- _Action item_
With pictures left out, output exactly the lines from the line holding "específicos enfrentados pelas franquias, as" through the end of the data, both included.

:: Records for the exercise ::

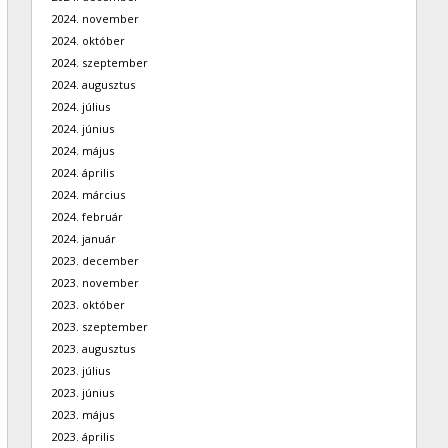
2024. november
2024. október
2024. szeptember
2024. augusztus
2024. július
2024. június
2024. május
2024. április
2024. március
2024. február
2024. január
2023. december
2023. november
2023. október
2023. szeptember
2023. augusztus
2023. július
2023. június
2023. május
2023. április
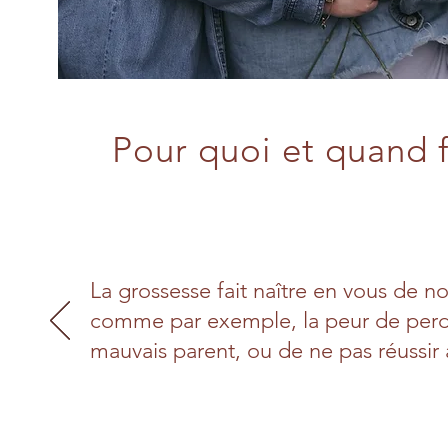
Pour quoi et quand f
La grossesse fait naître en vous de 
comme par exemple, la peur de perd
mauvais parent, ou de ne pas réussir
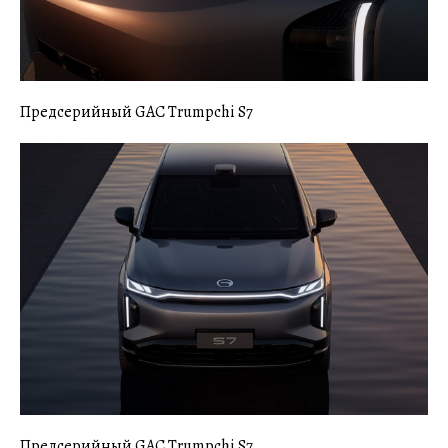
Предсерийный GAC Trumpchi S7
Предсерийный GAC Trumpchi S7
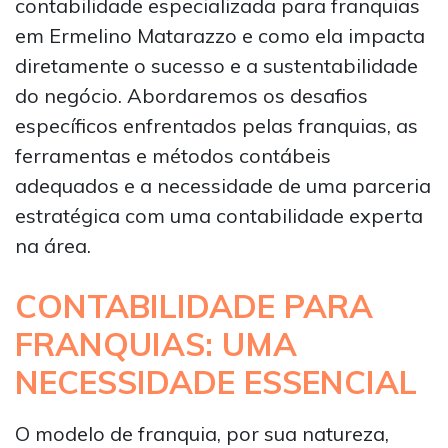
contabilidade especializada para franquias
em Ermelino Matarazzo e como ela impacta
diretamente o sucesso e a sustentabilidade
do negócio. Abordaremos os desafios
específicos enfrentados pelas franquias, as
ferramentas e métodos contábeis
adequados e a necessidade de uma parceria
estratégica com uma contabilidade experta
na área.
CONTABILIDADE PARA
FRANQUIAS: UMA
NECESSIDADE ESSENCIAL
O modelo de franquia, por sua natureza,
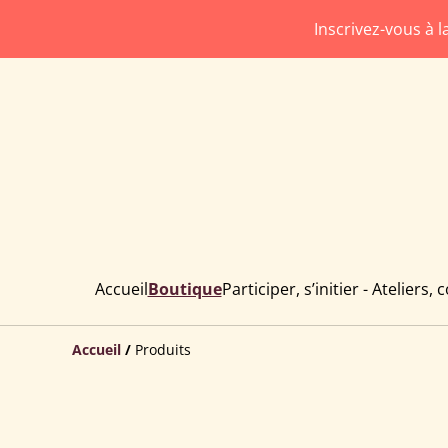
Inscrivez-vous à 
Accueil
Boutique
Participer, s’initier - Ateliers, 
Accueil
/
Produits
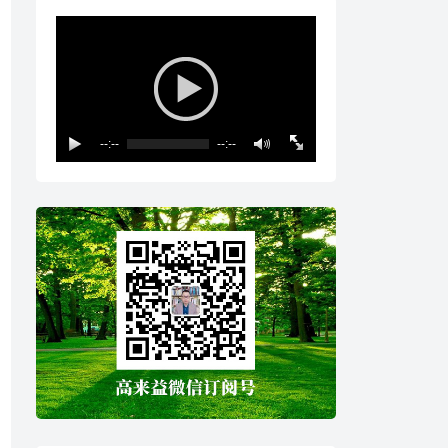
--:--
--:--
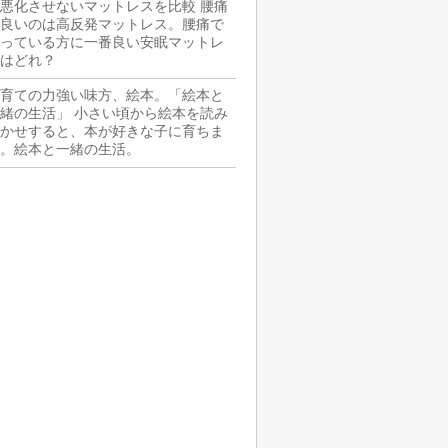
悪化させないマットレスを比較
腰痛
良いのは高反発マットレス。腰痛で
っている方に一番良い安眠マットレ
はどれ？
育ての力強い味方、絵本。「絵本と
緒の生活」
小さい頃から絵本を読み
かせすると、本が好きな子に育ちま
。絵本と一緒の生活。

:::

- _Result below_
específicos enfrentados pelas franquias, as
ferramentas e métodos contábeis
adequados e a necessidade de uma parceria
estratégica com uma contabilidade experta
na área.
CONTABILIDADE PARA
FRANQUIAS: UMA
NECESSIDADE ESSENCIAL
O modelo de franquia, por sua natureza,
Inscrivez-vous à 
Accueil
Boutique
Participer, s’initier - Ateliers, 
Accueil
/
Produits
--:--
--:--
悪化させないマットレスを比較
腰痛
良いのは高反発マットレス。腰痛で
っている方に一番良い安眠マットレ
はどれ？
育ての力強い味方、絵本。「絵本と
緒の生活」
小さい頃から絵本を読み
かせすると、本が好きな子に育ちま
。絵本と一緒の生活。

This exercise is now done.